#### TASK TO COMPLETE:
Among the entries below, extract exactly the lines that run from the one with "Software-programmable 1, 2, 4, 8 |" through the one with "description in ASCII |", both ends included.

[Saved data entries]

[Start of section]

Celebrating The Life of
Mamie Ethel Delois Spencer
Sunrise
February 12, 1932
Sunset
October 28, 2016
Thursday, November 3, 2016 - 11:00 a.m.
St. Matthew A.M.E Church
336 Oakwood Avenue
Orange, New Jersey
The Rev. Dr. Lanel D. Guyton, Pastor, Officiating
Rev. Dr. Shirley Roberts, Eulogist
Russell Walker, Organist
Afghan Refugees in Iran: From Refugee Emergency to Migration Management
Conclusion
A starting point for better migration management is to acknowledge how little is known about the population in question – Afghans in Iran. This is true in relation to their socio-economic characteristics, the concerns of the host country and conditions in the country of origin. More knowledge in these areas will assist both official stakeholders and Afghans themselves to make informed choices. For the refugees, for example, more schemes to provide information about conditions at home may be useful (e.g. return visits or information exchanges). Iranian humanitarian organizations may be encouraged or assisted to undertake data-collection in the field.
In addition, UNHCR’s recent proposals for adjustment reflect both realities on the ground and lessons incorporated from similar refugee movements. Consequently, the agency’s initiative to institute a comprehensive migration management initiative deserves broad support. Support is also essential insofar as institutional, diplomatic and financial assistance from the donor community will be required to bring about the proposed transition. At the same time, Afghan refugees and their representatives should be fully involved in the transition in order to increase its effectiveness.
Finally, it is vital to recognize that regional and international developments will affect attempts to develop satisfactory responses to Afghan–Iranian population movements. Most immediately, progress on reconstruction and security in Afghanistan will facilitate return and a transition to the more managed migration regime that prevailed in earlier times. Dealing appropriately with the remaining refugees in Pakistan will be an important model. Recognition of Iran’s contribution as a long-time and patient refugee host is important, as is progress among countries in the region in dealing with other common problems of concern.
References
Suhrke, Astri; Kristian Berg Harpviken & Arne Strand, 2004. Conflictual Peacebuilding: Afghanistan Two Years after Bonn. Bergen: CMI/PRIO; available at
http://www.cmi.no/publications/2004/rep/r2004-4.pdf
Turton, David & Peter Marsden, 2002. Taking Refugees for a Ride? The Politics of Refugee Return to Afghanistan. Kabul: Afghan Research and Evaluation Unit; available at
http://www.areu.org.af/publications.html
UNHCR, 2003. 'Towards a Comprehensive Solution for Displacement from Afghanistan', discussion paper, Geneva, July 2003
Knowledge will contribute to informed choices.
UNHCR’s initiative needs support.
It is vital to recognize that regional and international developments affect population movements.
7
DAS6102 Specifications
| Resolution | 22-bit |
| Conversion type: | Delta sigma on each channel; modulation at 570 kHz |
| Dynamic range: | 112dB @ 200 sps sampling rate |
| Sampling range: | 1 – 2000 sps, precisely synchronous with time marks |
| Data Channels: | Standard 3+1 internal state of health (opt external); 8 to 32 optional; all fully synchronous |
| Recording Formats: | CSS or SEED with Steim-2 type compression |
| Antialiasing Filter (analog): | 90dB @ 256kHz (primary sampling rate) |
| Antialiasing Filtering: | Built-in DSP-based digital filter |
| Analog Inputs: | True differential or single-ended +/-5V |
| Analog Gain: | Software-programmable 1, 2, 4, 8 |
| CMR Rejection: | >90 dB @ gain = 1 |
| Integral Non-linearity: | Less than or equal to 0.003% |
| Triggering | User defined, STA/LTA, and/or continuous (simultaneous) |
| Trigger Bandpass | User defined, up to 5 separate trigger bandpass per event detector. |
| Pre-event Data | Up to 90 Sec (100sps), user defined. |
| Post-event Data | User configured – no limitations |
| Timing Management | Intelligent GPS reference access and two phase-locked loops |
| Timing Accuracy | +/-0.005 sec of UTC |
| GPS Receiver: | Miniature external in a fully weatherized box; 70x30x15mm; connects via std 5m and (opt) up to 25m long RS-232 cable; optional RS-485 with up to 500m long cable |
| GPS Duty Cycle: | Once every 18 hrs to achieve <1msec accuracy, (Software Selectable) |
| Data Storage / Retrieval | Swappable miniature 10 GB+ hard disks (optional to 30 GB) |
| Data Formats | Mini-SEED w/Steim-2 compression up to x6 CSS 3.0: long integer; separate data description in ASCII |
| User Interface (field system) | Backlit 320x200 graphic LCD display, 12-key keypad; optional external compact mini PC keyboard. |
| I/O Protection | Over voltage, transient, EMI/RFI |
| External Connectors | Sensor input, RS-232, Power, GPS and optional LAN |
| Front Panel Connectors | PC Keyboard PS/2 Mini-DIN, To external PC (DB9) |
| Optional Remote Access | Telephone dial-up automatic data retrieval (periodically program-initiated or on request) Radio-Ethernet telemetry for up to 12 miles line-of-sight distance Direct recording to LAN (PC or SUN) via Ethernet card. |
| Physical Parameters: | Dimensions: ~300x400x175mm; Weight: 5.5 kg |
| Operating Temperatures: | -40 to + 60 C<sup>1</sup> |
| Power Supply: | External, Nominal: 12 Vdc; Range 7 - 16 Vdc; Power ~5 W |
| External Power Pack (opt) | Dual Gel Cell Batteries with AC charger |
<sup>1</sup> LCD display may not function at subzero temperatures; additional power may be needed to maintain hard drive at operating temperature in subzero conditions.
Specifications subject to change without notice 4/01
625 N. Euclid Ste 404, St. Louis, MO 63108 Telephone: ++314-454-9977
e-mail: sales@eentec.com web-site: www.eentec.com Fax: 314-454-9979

[End of section]

#### ANSWER TO THE PROBLEM:
| Analog Gain: | Software-programmable 1, 2, 4, 8 |
| CMR Rejection: | >90 dB @ gain = 1 |
| Integral Non-linearity: | Less than or equal to 0.003% |
| Triggering | User defined, STA/LTA, and/or continuous (simultaneous) |
| Trigger Bandpass | User defined, up to 5 separate trigger bandpass per event detector. |
| Pre-event Data | Up to 90 Sec (100sps), user defined. |
| Post-event Data | User configured – no limitations |
| Timing Management | Intelligent GPS reference access and two phase-locked loops |
| Timing Accuracy | +/-0.005 sec of UTC |
| GPS Receiver: | Miniature external in a fully weatherized box; 70x30x15mm; connects via std 5m and (opt) up to 25m long RS-232 cable; optional RS-485 with up to 500m long cable |
| GPS Duty Cycle: | Once every 18 hrs to achieve <1msec accuracy, (Software Selectable) |
| Data Storage / Retrieval | Swappable miniature 10 GB+ hard disks (optional to 30 GB) |
| Data Formats | Mini-SEED w/Steim-2 compression up to x6 CSS 3.0: long integer; separate data description in ASCII |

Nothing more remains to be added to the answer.